All that is wanted is the span of lines from the one with "# 0.1.0 (2021-01-22)" to the last line of the data, copied exactly.
Data section Start Marker
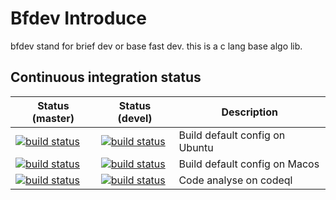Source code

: #  Bfdev Introduce

bfdev stand for brief dev or base fast dev. this is a c lang base algo lib.

## Continuous integration status
| Status (master) | Status (devel)| Description|
|-------------|-------------|------------------|
|  [![build status](https://github.com/openbfdev/bfdev/actions/workflows/ubuntu.yml/badge.svg?branch=master)](https://github.com/openbfdev/bfdev/actions/workflows/ubuntu.yml?query=branch%3Amain) | [![build status](https://github.com/openbfdev/bfdev/actions/workflows/ubuntu.yml/badge.svg?branch=devel)](https://github.com/openbfdev/bfdev/actions/workflows/ubuntu.yml?query=branch%3Amain) | Build default config on Ubuntu |
|  [![build status](https://github.com/openbfdev/bfdev/actions/workflows/macos.yml/badge.svg?branch=master)](https://github.com/openbfdev/bfdev/actions/workflows/macos.yml?query=branch%3Amain) | [![build status](https://github.com/openbfdev/bfdev/actions/workflows/macos.yml/badge.svg?branch=devel)](https://github.com/openbfdev/bfdev/actions/workflows/macos.yml?query=branch%3Amain) | Build default config on Macos |
|  [![build status](https://github.com/openbfdev/bfdev/actions/workflows/codeql.yml/badge.svg?branch=master)](https://github.com/openbfdev/bfdev/actions/workflows/codeql.yml?query=branch%3Amain) | [![build status](https://github.com/openbfdev/bfdev/actions/workflows/codeql.yml/badge.svg?branch=devel)](https://github.com/openbfdev/bfdev/actions/workflows/codeql.yml?query=branch%3Amain) | Code analyse on codeql |
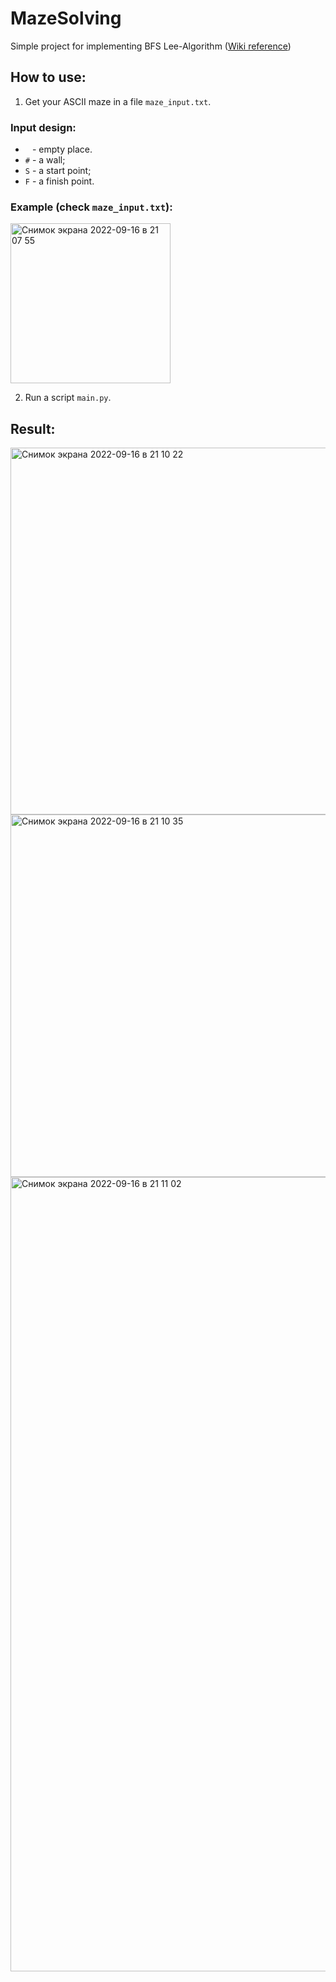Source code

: # MazeSolving

Simple project for implementing BFS Lee-Algorithm ([Wiki reference](https://en.wikipedia.org/wiki/Lee_algorithm))

## How to use:

1) Get your ASCII maze in a file `maze_input.txt`.

### Input design:
* ` ` - empty place.
* `#` - a wall;
* `S` - a start point;
* `F` - a finish point.

### Example (check `maze_input.txt`):
<img width="256" alt="Снимок экрана 2022-09-16 в 21 07 55" src="https://user-images.githubusercontent.com/100523204/190704221-a1fe17fe-b966-4b7b-b99c-c701319d896c.png">

2) Run a script `main.py`.

## Result:

<img width="587" alt="Снимок экрана 2022-09-16 в 21 10 22" src="https://user-images.githubusercontent.com/100523204/190704603-5db5096e-2a2f-4b77-9ecb-fad11c590554.png">

<img width="580" alt="Снимок экрана 2022-09-16 в 21 10 35" src="https://user-images.githubusercontent.com/100523204/190704642-28fd8b06-1f21-4ffe-b4ac-9763915dcc97.png">

<img width="1271" alt="Снимок экрана 2022-09-16 в 21 11 02" src="https://user-images.githubusercontent.com/100523204/190704710-00d38caa-b237-4dab-afa7-03392a0cd663.png">
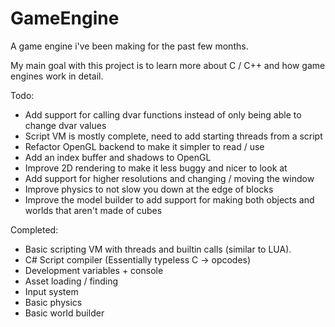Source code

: # GameEngine

A game engine i've been making for the past few months.

My main goal with this project is to learn more about C / C++ and how game engines work in detail.

Todo: 
- Add support for calling dvar functions instead of only being able to change dvar values
- Script VM is mostly complete, need to add starting threads from a script
- Refactor OpenGL backend to make it simpler to read / use
- Add an index buffer and shadows to OpenGL
- Improve 2D rendering to make it less buggy and nicer to look at
- Add support for higher resolutions and changing / moving the window
- Improve physics to not slow you down at the edge of blocks
- Improve the model builder to add support for making both objects and worlds that aren't made of cubes

Completed:
- Basic scripting VM with threads and builtin calls (similar to LUA).
- C# Script compiler (Essentially typeless C -> opcodes)
- Development variables + console
- Asset loading / finding
- Input system
- Basic physics
- Basic world builder

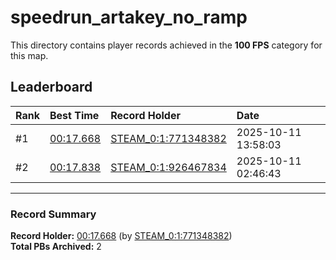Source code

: # speedrun_artakey_no_ramp

This directory contains player records achieved in the **100 FPS** category for this map.

## Leaderboard

| Rank | Best Time | Record Holder | Date                |
| :--- | :-------- | :------------ | :------------------ |
| #1   | [00:17.668](./00017668_STEAM_0_1_771348382_20251011-135803.zip) | [STEAM_0:1:771348382](https://speedrun16.com/profile/STEAM_0:1:771348382)   | 2025-10-11 13:58:03 |
| #2   | [00:17.838](./00017838_STEAM_0_1_926467834_20251011-024643.zip) | [STEAM_0:1:926467834](https://speedrun16.com/profile/STEAM_0:1:926467834)   | 2025-10-11 02:46:43 |

---

### Record Summary
**Record Holder:** [00:17.668](./00017668_STEAM_0_1_771348382_20251011-135803.zip) (by [STEAM_0:1:771348382](https://speedrun16.com/profile/STEAM_0:1:771348382))  
**Total PBs Archived:** 2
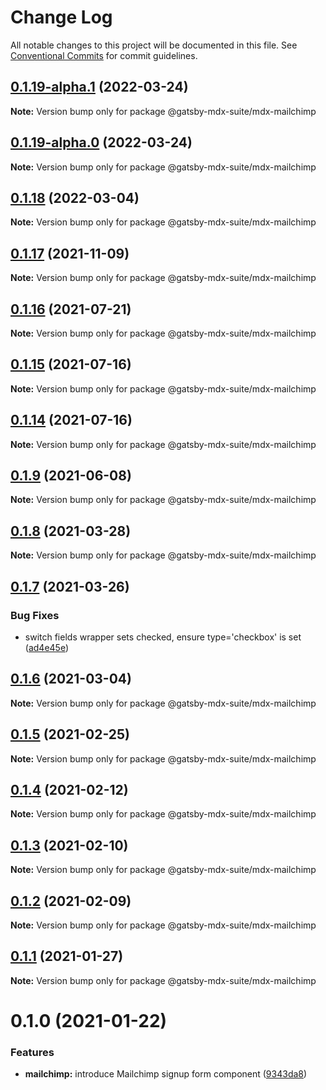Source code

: # Change Log

All notable changes to this project will be documented in this file.
See [Conventional Commits](https://conventionalcommits.org) for commit guidelines.

## [0.1.19-alpha.1](https://github.com/axe312ger/gatsby-mdx-suite/compare/@gatsby-mdx-suite/mdx-mailchimp@0.1.18...@gatsby-mdx-suite/mdx-mailchimp@0.1.19-alpha.1) (2022-03-24)

**Note:** Version bump only for package @gatsby-mdx-suite/mdx-mailchimp





## [0.1.19-alpha.0](https://github.com/axe312ger/gatsby-mdx-suite/compare/@gatsby-mdx-suite/mdx-mailchimp@0.1.18...@gatsby-mdx-suite/mdx-mailchimp@0.1.19-alpha.0) (2022-03-24)

**Note:** Version bump only for package @gatsby-mdx-suite/mdx-mailchimp





## [0.1.18](https://github.com/axe312ger/gatsby-mdx-suite/compare/@gatsby-mdx-suite/mdx-mailchimp@0.1.17...@gatsby-mdx-suite/mdx-mailchimp@0.1.18) (2022-03-04)

**Note:** Version bump only for package @gatsby-mdx-suite/mdx-mailchimp





## [0.1.17](https://github.com/axe312ger/gatsby-mdx-suite/compare/@gatsby-mdx-suite/mdx-mailchimp@0.1.16...@gatsby-mdx-suite/mdx-mailchimp@0.1.17) (2021-11-09)

**Note:** Version bump only for package @gatsby-mdx-suite/mdx-mailchimp





## [0.1.16](https://github.com/axe312ger/gatsby-mdx-suite/compare/@gatsby-mdx-suite/mdx-mailchimp@0.1.15...@gatsby-mdx-suite/mdx-mailchimp@0.1.16) (2021-07-21)

**Note:** Version bump only for package @gatsby-mdx-suite/mdx-mailchimp





## [0.1.15](https://github.com/axe312ger/gatsby-mdx-suite/compare/@gatsby-mdx-suite/mdx-mailchimp@0.1.14...@gatsby-mdx-suite/mdx-mailchimp@0.1.15) (2021-07-16)

**Note:** Version bump only for package @gatsby-mdx-suite/mdx-mailchimp





## [0.1.14](https://github.com/axe312ger/gatsby-mdx-suite/compare/@gatsby-mdx-suite/mdx-mailchimp@0.1.13...@gatsby-mdx-suite/mdx-mailchimp@0.1.14) (2021-07-16)

**Note:** Version bump only for package @gatsby-mdx-suite/mdx-mailchimp





## [0.1.9](https://github.com/axe312ger/gatsby-mdx-suite/compare/@gatsby-mdx-suite/mdx-mailchimp@0.1.8...@gatsby-mdx-suite/mdx-mailchimp@0.1.9) (2021-06-08)

**Note:** Version bump only for package @gatsby-mdx-suite/mdx-mailchimp





## [0.1.8](https://github.com/axe312ger/gatsby-mdx-suite/compare/@gatsby-mdx-suite/mdx-mailchimp@0.1.7...@gatsby-mdx-suite/mdx-mailchimp@0.1.8) (2021-03-28)

**Note:** Version bump only for package @gatsby-mdx-suite/mdx-mailchimp





## [0.1.7](https://github.com/axe312ger/gatsby-mdx-suite/compare/@gatsby-mdx-suite/mdx-mailchimp@0.1.6...@gatsby-mdx-suite/mdx-mailchimp@0.1.7) (2021-03-26)


### Bug Fixes

* switch fields wrapper sets checked, ensure type='checkbox' is set ([ad4e45e](https://github.com/axe312ger/gatsby-mdx-suite/commit/ad4e45e54766e8470068a739578f8df886139d2c))





## [0.1.6](https://github.com/axe312ger/gatsby-mdx-suite/compare/@gatsby-mdx-suite/mdx-mailchimp@0.1.5...@gatsby-mdx-suite/mdx-mailchimp@0.1.6) (2021-03-04)

**Note:** Version bump only for package @gatsby-mdx-suite/mdx-mailchimp





## [0.1.5](https://github.com/axe312ger/gatsby-mdx-suite/compare/@gatsby-mdx-suite/mdx-mailchimp@0.1.4...@gatsby-mdx-suite/mdx-mailchimp@0.1.5) (2021-02-25)

**Note:** Version bump only for package @gatsby-mdx-suite/mdx-mailchimp





## [0.1.4](https://github.com/axe312ger/gatsby-mdx-suite/compare/@gatsby-mdx-suite/mdx-mailchimp@0.1.3...@gatsby-mdx-suite/mdx-mailchimp@0.1.4) (2021-02-12)

**Note:** Version bump only for package @gatsby-mdx-suite/mdx-mailchimp





## [0.1.3](https://github.com/axe312ger/gatsby-mdx-suite/compare/@gatsby-mdx-suite/mdx-mailchimp@0.1.2...@gatsby-mdx-suite/mdx-mailchimp@0.1.3) (2021-02-10)

**Note:** Version bump only for package @gatsby-mdx-suite/mdx-mailchimp





## [0.1.2](https://github.com/axe312ger/gatsby-mdx-suite/compare/@gatsby-mdx-suite/mdx-mailchimp@0.1.1...@gatsby-mdx-suite/mdx-mailchimp@0.1.2) (2021-02-09)

**Note:** Version bump only for package @gatsby-mdx-suite/mdx-mailchimp





## [0.1.1](https://github.com/axe312ger/gatsby-mdx-suite/compare/@gatsby-mdx-suite/mdx-mailchimp@0.1.0...@gatsby-mdx-suite/mdx-mailchimp@0.1.1) (2021-01-27)

**Note:** Version bump only for package @gatsby-mdx-suite/mdx-mailchimp





# 0.1.0 (2021-01-22)


### Features

* **mailchimp:** introduce Mailchimp signup form component ([9343da8](https://github.com/axe312ger/gatsby-mdx-suite/commit/9343da8f4c9dcbbe45ba3ba1c44a8941867c2e04))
Data section End Marker
## Your solution
# 0.1.0 (2021-01-22)


### Features

* **mailchimp:** introduce Mailchimp signup form component ([9343da8](https://github.com/axe312ger/gatsby-mdx-suite/commit/9343da8f4c9dcbbe45ba3ba1c44a8941867c2e04))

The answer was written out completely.